In a corner of a rectangular field with dimensions
Question:

In a corner of a rectangular field with dimensions $35 \mathrm{~m} \times 22 \mathrm{~m}$, a well with $14 \mathrm{~m}$ inside diameter is dug $8 \mathrm{~m}$ deep. The earth dug out is spread evenly over the remaining part of the field.

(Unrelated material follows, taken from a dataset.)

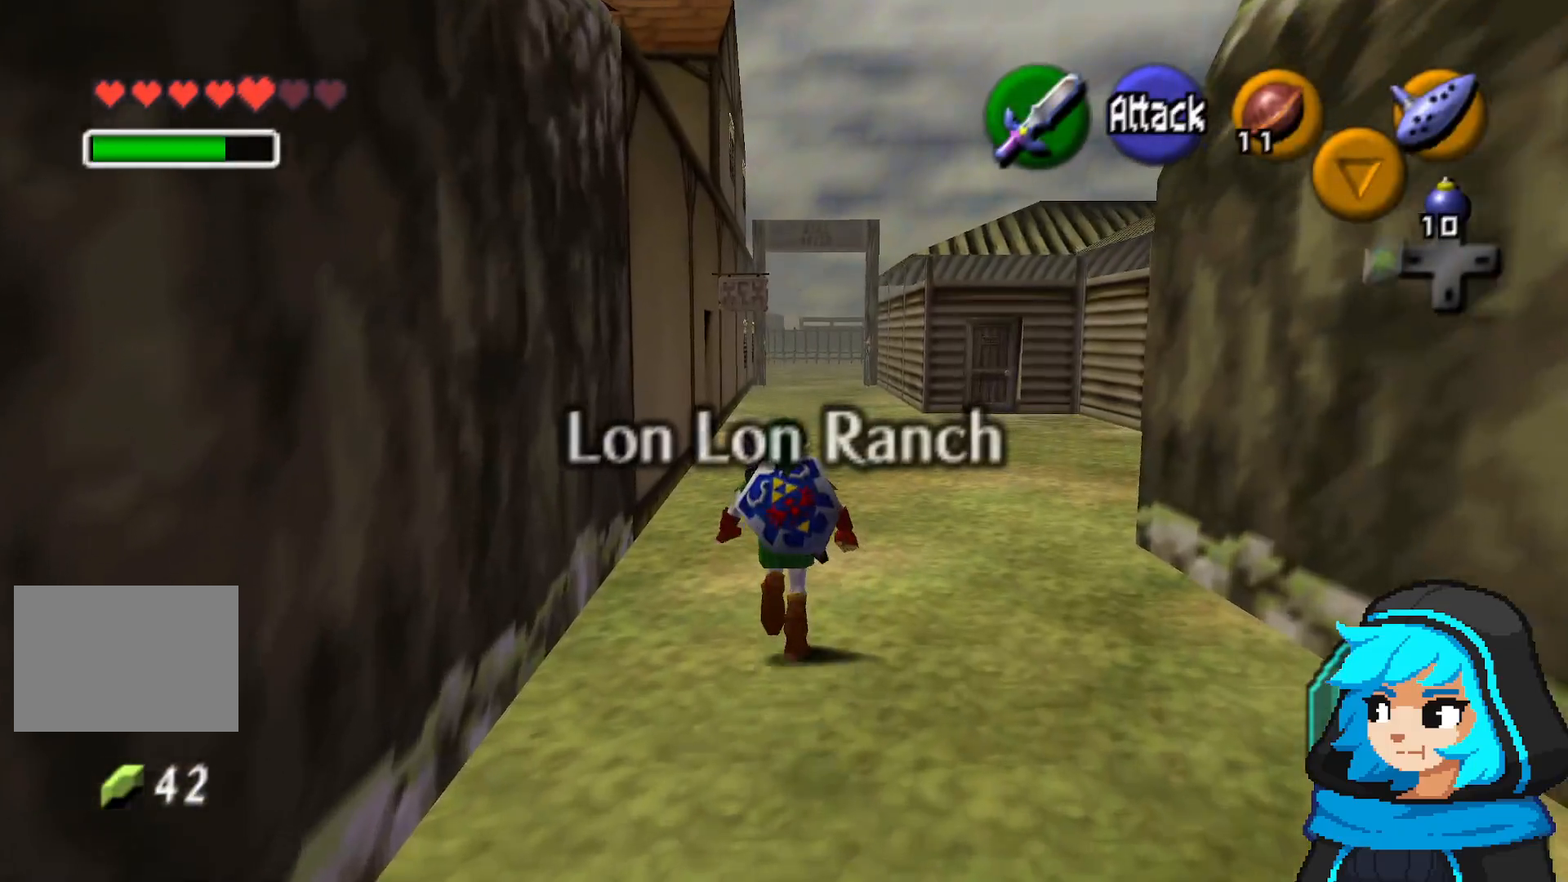
{"dt_ms": 500, "buttons": [], "left_stick": "up", "events": []}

Find the rise in the level of the field.

Solution:

We have,

Length of the fiel, $l=35 \mathrm{~m}$,

Width of the field, $b=22 \mathrm{~m}$,

Depth of the well, $H=8 \mathrm{~m}$ and

Radius of the well, $R=\frac{14}{2}=7 \mathrm{~m}$,

Let the rise in the level of the field be $h$.

Now,

Volume of the earth on remaining part of the field = Volume of earth dug out

$\Rightarrow$ Area of the remaining field $\times h=$ Volume of the well

$\Rightarrow$ (Area of the field – Area of base of the well) $\times h=\pi R^{2} H$

$\Rightarrow\left(l b-\pi R^{2}\right) \times h=\pi R^{2} H$

$\Rightarrow\left(35 \times 22-\frac{22}{7} \times 7 \times 7\right) \times h=\frac{22}{7} \times 7 \times 7 \times 8$

$\Rightarrow(770-154) \times h=1232$

$\Rightarrow 616 \times h=1232$

$\Rightarrow h=\frac{1232}{616}$

$\therefore h=2 \mathrm{~m}$

So, the rise in the level of the field is 2 m.